Let’s face it, how many Graphic Designer will be given the opportunity to create or rebrand a Corporate or Product logo for BIG companies. That Probability would be what... One percent? If there are opportunities certainly that would come knocking to a design firm/agency or to an individual with renowned designing experiences.

I’ve read in numerous design groups debates about “How to price” for a logo. Honestly in my own experience pricing is relative to a client vision of how important a logo is and their ability to pay. So if they are only willing to pay for $50 to $100 or even lower then that’s just how their working financial situation are. Getting to start on something is more important than getting it right on a “short-term” perceivable effect.

The fact is there so many business start-up that comes and go. Many products/services that failed to launch successfully not because of its visual branding (product logo and visual identity) but how the consumer relate to these factors:

1) Pricing

2) Perceive Value

3) Time to Market

4) Quality

These 4 factors are the variables that make a product/service successful. What a good LOGO does is how it sustain “Visual Retention” subconsciously. To a certain persuasive subliminal effect, it creates a connection to consumer. As to what connection that is, that’s entirely how the logo is going to be marketed. Enter Logo Application 101 (I will discuss this on another future blog).

These days designing a logo has become a commodity. A designer becomes just a tool on top of his skills to execute. Anyone can now create a logo that are well verse in Photoshop. Well, I mentioned Photoshop just because this the most popular graphic program. Though experienced designers know that using Adobe Illustrator or Corel Draw is the right program to do it.

A good CONCEPT is only good if it can be executed as it is visually intended it to be: These is when a client (newbie) and their designer will always have a different vision of what the logo will look like. Why is this? Because these ideas or concept when they are executed are bound by the parameters of VISUAL impact and how innately profound a designer can INTERPRET directions to what is visually workable. In another words the more experienced the designer is, the more developed their understanding and technical skills to execute a concept to how it's best executed.

Designing a logo in essence should be adoptive to it’s immediate use and how it’s identified.

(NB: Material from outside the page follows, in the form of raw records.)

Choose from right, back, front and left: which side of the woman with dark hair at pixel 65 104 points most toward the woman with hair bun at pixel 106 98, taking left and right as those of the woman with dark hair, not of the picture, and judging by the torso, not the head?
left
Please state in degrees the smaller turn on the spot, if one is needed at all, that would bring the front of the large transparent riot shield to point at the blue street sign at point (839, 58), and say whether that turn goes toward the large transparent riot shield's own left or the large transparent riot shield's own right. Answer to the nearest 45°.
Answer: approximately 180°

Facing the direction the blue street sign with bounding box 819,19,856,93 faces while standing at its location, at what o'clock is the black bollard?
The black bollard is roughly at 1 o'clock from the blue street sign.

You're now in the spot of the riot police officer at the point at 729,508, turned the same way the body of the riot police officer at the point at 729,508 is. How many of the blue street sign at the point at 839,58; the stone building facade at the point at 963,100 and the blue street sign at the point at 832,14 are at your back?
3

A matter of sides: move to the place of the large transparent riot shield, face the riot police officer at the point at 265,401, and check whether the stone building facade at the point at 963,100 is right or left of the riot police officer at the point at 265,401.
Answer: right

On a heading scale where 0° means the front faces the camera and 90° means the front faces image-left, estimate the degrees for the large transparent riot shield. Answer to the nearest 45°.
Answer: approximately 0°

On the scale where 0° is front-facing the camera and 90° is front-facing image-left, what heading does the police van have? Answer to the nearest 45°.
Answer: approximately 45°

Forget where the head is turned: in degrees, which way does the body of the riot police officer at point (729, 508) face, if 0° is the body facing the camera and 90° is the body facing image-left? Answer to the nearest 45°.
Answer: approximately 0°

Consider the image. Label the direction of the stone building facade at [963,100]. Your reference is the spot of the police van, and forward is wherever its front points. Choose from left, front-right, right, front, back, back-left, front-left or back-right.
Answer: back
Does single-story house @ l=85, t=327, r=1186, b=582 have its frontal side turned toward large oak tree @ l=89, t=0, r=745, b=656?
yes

I do think that designers particularly Graphic Designers are very well suited for this kind of projects only because their extensive experience/studies in what I call “abstract reasoning.” This is the ability to visually-imagine how shape, form, space, colors and objects to co-relate to one another harmoniously. In context maximising visual-efficiency or how a concept or direction should be executed. There is no bull-shit in this. In a different analogy experienced artisan-carpenter or furniture designer knows what will work and what will not, structure wise and raw material limitation.

The law of physics humorously applies to LOGO design and this is, it’s fickle to personal taste and subjectiveness. There is no going around it except a designer ability to persuade the client to go to the direction to what is being suggested. Often as simple as objects are it helps to co-relate of what is being communicated and define the importance of what the logo is trying to communicate. After all expertise are build on talent and profound knowledge to what work and what not.